No screen, no shelter, no door to open,

concrete—in memory.

 

That’s a good thing, I tell myself,

this house—gone

good for the tribe

and good for the harm held

in my own skin

white in the mirror—White—on the tribal roster.

 

The reparation of past harms

is not easily assimilated

like my father, carrying his minus one drop

from half-Indian blood.

 

He would leap off the back

of that boarding school truck

like a reservation dog.

 

Pay back is an entire landscape

a wilderness of reservations.

 

Some of us exhume our dead

to prove our bloodlines.  My father

might be exhumed and placed in ground

over which all his children could pass.

 

There are billions of us:

Indians enrolled in tribes, Indians

with the same blood quantum

as siblings—unenrolled, unwelcome,

those who hold not one drop

of Indian blood.

 

We all ask the same questions:

What do we count as?

What can we claim?

 

* In 1960, the Confederated Salish and Kootenai Nation voted for an amendment that set the enrollment criterium, for membership in the tribe, as a one-quarter minimum blood quantum.

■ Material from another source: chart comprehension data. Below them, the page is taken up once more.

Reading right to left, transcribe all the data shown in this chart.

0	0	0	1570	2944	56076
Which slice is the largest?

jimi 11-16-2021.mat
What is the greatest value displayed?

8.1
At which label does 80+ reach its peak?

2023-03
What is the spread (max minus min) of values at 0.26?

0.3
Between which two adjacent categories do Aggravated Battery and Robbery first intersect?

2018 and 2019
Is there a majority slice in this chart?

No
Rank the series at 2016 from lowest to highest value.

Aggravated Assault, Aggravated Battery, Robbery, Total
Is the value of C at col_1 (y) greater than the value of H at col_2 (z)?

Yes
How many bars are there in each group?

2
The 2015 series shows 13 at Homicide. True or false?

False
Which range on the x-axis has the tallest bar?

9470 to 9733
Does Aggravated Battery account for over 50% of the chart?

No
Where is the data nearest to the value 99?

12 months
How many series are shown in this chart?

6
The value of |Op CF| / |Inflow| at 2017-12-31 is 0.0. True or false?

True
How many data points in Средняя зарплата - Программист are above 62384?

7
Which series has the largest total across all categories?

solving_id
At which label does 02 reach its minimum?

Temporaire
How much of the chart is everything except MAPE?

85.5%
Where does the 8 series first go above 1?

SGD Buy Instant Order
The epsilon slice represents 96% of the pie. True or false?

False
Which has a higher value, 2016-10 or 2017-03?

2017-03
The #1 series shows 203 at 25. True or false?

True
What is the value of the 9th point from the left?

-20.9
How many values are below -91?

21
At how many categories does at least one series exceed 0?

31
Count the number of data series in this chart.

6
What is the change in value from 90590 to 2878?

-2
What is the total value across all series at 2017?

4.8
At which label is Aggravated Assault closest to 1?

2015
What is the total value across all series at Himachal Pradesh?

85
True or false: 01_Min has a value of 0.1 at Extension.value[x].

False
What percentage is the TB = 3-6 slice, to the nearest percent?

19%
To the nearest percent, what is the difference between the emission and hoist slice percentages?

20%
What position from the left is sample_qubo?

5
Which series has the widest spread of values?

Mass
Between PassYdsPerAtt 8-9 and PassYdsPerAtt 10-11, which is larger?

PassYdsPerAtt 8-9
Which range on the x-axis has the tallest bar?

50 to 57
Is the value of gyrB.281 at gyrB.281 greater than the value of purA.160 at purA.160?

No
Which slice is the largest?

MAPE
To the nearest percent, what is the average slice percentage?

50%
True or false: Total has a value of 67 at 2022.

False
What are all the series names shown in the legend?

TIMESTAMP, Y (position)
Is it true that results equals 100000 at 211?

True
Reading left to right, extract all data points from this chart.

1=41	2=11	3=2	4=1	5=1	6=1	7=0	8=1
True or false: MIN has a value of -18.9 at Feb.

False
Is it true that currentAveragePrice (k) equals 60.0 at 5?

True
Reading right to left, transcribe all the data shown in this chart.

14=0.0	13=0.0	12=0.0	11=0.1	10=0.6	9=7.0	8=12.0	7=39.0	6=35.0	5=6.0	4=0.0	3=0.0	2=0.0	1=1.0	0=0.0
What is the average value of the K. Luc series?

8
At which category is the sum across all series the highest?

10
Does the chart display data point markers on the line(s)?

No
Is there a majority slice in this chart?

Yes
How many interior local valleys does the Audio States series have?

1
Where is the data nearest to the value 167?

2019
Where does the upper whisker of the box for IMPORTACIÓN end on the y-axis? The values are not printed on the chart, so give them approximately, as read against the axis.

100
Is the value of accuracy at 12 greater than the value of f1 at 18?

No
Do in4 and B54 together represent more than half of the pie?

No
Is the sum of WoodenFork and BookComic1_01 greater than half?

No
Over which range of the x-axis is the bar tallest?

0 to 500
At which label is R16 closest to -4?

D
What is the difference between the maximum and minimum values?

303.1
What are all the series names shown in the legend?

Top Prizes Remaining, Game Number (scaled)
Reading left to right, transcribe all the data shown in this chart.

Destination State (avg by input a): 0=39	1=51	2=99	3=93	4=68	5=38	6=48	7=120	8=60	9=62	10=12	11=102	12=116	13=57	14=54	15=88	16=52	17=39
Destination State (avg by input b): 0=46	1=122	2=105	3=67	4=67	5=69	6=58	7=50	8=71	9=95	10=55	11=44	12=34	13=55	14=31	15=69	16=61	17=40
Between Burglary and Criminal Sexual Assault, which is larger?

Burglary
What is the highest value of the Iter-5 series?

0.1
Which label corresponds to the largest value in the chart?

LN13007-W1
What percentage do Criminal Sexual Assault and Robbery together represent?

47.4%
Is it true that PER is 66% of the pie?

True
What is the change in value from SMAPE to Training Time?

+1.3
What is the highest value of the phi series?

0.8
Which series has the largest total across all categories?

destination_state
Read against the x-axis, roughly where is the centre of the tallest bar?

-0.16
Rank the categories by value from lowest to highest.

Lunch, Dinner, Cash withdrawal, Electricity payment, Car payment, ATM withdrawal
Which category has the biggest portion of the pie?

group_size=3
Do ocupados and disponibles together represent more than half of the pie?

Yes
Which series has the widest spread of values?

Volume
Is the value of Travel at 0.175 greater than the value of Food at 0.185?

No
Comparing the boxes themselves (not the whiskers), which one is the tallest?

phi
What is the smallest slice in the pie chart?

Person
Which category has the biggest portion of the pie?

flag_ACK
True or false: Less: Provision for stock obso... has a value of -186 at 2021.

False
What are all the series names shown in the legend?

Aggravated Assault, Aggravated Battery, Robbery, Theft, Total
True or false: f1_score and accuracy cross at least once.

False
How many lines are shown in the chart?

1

Those born before 1960 with a lesser blood quantum were enrolled, and those with the same blood quantum born after 1960 were not, thus creating split families. Since that time, the tribe has slowly reclaimed land formerly owned by non-Indian farmers, ranchers, and property holders. The tribe has further ruled that those unenrolled, whether they hold Indian blood, and whether they live on the reservation, will no longer be allowed access to these former places of inhabitation and recreation.